■ EXERCISE PASSAGE:
********************

These things are all matters of degree - some societies
are better than others at some things - and it is possible
for isolated societies to continue even where all of these
things are poorly done. Yet the basic point stands.
“It’s because
individually different people are, on the whole, consistent
performers of their roles in their different cultures
and societies that their social behaviour is as explicable
as it is by the sociologists and anthropologists who study
them. Warlords behave like warlords, soldiers behave like
soldiers, big-men behave like big-men, paramounts behave
like paramounts, presidents behave like presidents. But
to point this out is to restate a paradox in the same
breath as the platitude - the paradox being that our social
behaviour is as reliably patterned as our individual behaviour
is unmanageably diverse. Not only is the future course
of social evolution unpredictable, but the particular
decisions and consequent actions of different people in
their roles are only possible to forecast either in very
broad terms or under very restricted conditions....[But]
the differences between people don’t undermine the
consistencies between roles. However weird and wacky we
may be in the conduct of our private lives, once we are
out there acting socially as members of groups, communities,
institutions and societies we are much more likely than
not to adhere to the good old maxim of doing, when in
Rome, what the Romans do.... What’s more...it has
also been shown that people don’t....want to face
up to just how conformist we are: we systematically underestimate
the strength of the external pressures to which we yield
in our apparently spontaneous decisions about how to behave
in company. The choice may be in the individual mind,
but the power is in the social group.”
(Runciman, pp.88-90)

********************

■ DATA RECORDS:
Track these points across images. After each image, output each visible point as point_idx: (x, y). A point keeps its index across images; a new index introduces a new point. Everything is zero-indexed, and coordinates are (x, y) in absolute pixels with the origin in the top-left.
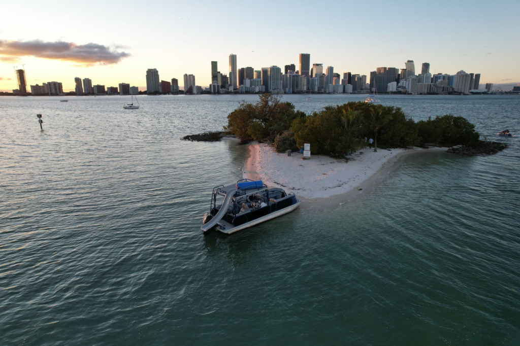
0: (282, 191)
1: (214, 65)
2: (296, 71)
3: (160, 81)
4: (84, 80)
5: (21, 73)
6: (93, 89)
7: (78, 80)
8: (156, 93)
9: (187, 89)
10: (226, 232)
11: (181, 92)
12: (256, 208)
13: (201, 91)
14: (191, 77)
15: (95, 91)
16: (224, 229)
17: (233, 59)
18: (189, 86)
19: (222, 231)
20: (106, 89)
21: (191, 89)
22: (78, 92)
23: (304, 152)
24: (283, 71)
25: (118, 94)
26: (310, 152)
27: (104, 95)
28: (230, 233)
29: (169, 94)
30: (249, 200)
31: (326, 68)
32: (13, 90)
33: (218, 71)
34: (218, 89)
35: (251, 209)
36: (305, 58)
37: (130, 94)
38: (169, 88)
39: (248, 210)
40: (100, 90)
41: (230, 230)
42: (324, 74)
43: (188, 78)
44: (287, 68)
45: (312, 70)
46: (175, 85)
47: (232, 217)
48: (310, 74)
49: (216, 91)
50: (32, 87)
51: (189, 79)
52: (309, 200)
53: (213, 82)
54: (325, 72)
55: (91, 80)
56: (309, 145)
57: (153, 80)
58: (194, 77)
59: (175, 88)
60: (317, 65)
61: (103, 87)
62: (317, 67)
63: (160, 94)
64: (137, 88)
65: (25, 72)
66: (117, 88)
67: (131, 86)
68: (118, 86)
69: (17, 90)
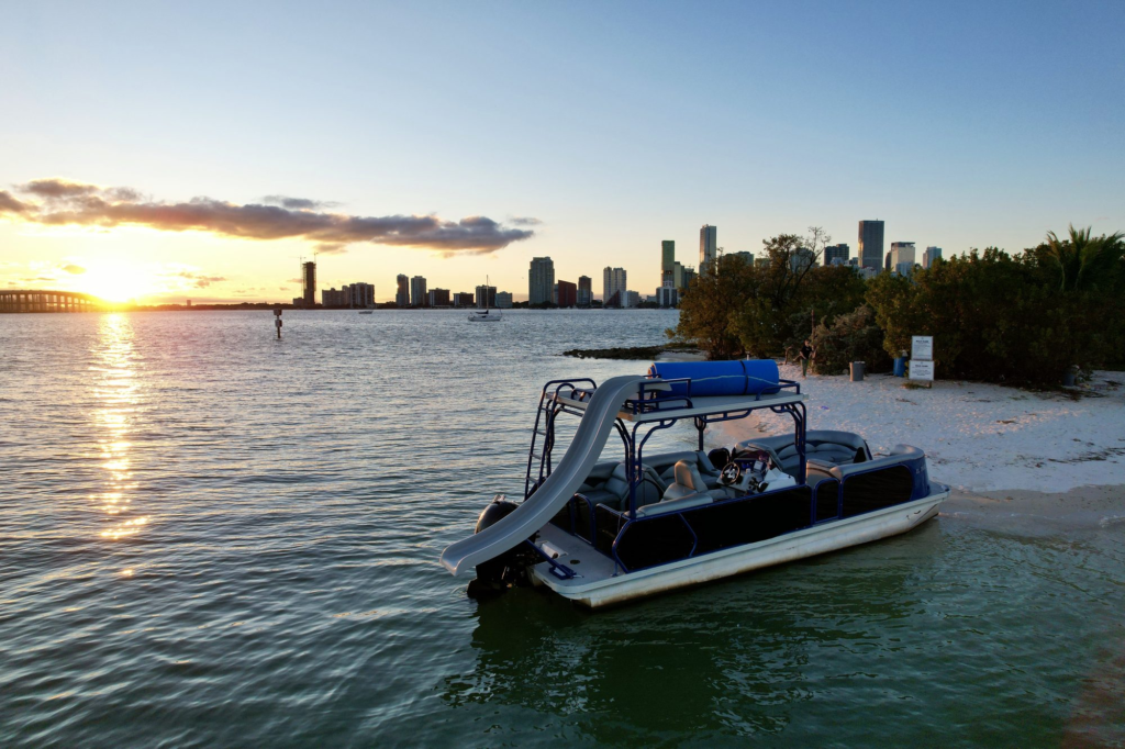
0: (858, 444)
1: (668, 247)
2: (850, 258)
3: (556, 282)
4: (413, 280)
5: (310, 268)
6: (427, 296)
7: (402, 280)
8: (546, 305)
9: (608, 298)
10: (574, 591)
11: (597, 304)
12: (738, 492)
13: (638, 302)
14: (620, 273)
15: (432, 301)
16: (569, 575)
17: (708, 234)
18: (613, 292)
19: (555, 586)
20: (452, 298)
21: (618, 295)
22: (401, 303)
23: (912, 364)
24: (821, 260)
25: (474, 306)
26: (931, 365)
27: (447, 308)
28: (596, 599)
29: (571, 307)
30: (709, 465)
31: (924, 251)
32: (295, 300)
33: (676, 260)
34: (674, 299)
35: (718, 493)
36: (871, 232)
37: (496, 308)
38: (572, 296)
39: (701, 495)
40: (440, 299)
41: (599, 588)
42: (917, 265)
43: (613, 276)
44: (829, 252)
45: (889, 256)
46: (585, 290)
47: (614, 522)
48: (884, 266)
49: (670, 302)
50: (325, 293)
51: (615, 277)
52: (977, 495)
53: (664, 284)
54: (919, 259)
55: (425, 280)
56: (930, 339)
57: (541, 279)
58: (624, 273)
59: (585, 296)
60: (901, 245)
61: (446, 293)
62: (902, 249)
63: (554, 306)
64: (511, 294)
65: (317, 266)
66: (472, 295)
67: (498, 291)
68: (473, 291)
69: (300, 299)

********************

■ TASK DETAILS:
Continue the passage above on social roles and conformity, beginning after its final sentence and its citation.

■ ANSWER AREA:
“At any given
level of population, technology and resources, there are
not that many different ways in which economic,
ideological and coercive power can be distributed and
exercised…. However different from one another the
individual people who make up a group, community,
institution or society of one kind or another, their relationships
to one another in their roles will conform to practices
whose replication their environment will explain.”
(Runciman, p.152)
“How many ways
can you think of in which a large, prosperous, literate,
but still pre-industrial society's dependent labor
force might be organized? There are slavery, serfdom,
peonage, wage-labour, forced labour, tenancy, sharecropping,
free peasant production, domestic out-work, and ritual
exchange between higher-and lower-ranked castes - but
what else? Likewise, in the mode of persuasion,
you can have ranking by age-sets, a ritual hierarchy of
purity and pollution, hereditary status groups, graded
according to ethnicity, gender, locality, religion, or
ancestry itself, functional attribution of prestige according
to the value conventionally assigned to occupational
roles, or a charismatic ranking according to individual
personality and achievement - but what else? And
in the mode of coercion, you can have mercenaries,
professionals, conscripts, a volunteer militia, a servile
political and military apparatus, or a decentralization
of sovereignty among local magnates and their retainers
- but what else? Numerous variations and combinations
are possible, and there is always scope for quibbling
about definitions of particular roles. But they are variations
and combinations derived from a menu of alternative practices
which is far from unmanageably long and far from bafflingly
strange.”
(Runciman, p.119)
The sociological outlook, however, is profoundly anti-intuitive.
We tend to look first to intentions in explaining actions,
rather than emphasizing context. We take for granted our
facility in fitting into social roles, and while we might
want to change them, if we're honest with ourselves, we'll
admit that there's no conceivable replacement. After all,
even genuinely antinomian groupings - such as some of
the more extreme romantics, or elements of sixties countercultures
- quickly develop strong alternative behavioural constraints
- even though their explicit ideology calls for their
abolition. But, to my mind, the point is best made by
one of Runciman’s numerous historical examples...for
the genuine depth of his historical knowledge is yet another
thing that sets him apart from most in his discipline.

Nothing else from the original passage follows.